Well, I really do not see the point of a ask to extend the current API
if have no single user of it. What are the current users problems with
the API? What needs to be improved? What are the problems? We cannot
tell, guess why? We have no users of it!
Once again, do we have a reference platform? Oh, yes, that is Juno, and
not even that is in mainline code.
Folks, this can be a very nice discussion on how we can over engineer
this API, but being pragmatic and avoiding wasting our time here, we all
know what needs to be done. Dead code in mainline is hard to maintain.

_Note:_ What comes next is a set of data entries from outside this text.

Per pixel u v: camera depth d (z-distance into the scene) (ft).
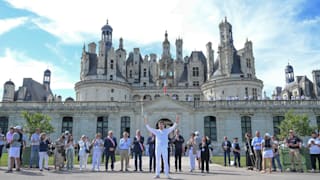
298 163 62.69
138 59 268.00
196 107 172.35
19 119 173.27
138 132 64.49
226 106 171.22
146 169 68.59
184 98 239.30
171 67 266.57
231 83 201.16
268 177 48.44
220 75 212.84
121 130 172.76
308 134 147.43
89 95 206.59
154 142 62.28
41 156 60.59
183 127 169.89
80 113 174.50
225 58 214.28
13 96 220.64
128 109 173.68
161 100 172.96
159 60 268.82
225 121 170.09
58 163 65.36
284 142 71.05
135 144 63.57
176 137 63.00
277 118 170.60
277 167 71.05
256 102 171.94
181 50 262.88
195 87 239.50
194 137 64.80
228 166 79.46
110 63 219.41
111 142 64.90
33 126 148.97
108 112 173.88
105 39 249.14
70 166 67.56
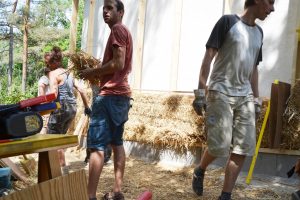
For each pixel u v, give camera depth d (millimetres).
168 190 4332
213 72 3785
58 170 1844
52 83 4699
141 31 7262
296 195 2977
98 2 8141
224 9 6332
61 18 26203
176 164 5750
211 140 3686
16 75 26219
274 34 5633
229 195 3654
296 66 5621
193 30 6648
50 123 4758
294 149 4941
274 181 4863
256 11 3686
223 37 3664
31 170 4727
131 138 6281
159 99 6172
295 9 5469
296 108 4906
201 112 3752
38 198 1388
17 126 1469
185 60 6734
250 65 3703
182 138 5621
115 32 3375
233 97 3648
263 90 5727
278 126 4930
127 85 3484
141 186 4465
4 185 3510
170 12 6984
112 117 3350
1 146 1385
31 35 21125
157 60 7133
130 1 7680
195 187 4086
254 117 3711
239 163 3691
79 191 1601
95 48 8141
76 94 7297
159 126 6082
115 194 3580
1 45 26531
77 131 6992
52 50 4844
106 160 5531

API to support out of the tree code is even harder. I am surprised to
see this code was able to sustain itself in mainline with none
challenging it for 2.5 y. So, we either get you guys to upstream at
least one user of it or we just move on and remove the API, and keep
mainline with only dynamic power, with periodic undershoots and
overshoots. It is a simple decision: you either mainline it or keep IPA
MORE inaccurate and take the burden to keep vendor own implementation
of APIs for static power model on each product cycle, you choose.
BR,
Eduardo
>
> Best regards,
> Ionela.
>
> > Just to reiterate once more, we are in agreement here. :)
> >
> > I'd like to think this patchset has come out of a plan to develop
> > functionality on top but I don't know if that is the case.
> >
> >>
> >>>
> >>> Thanks,
> >>> Rafael
> >>>
> >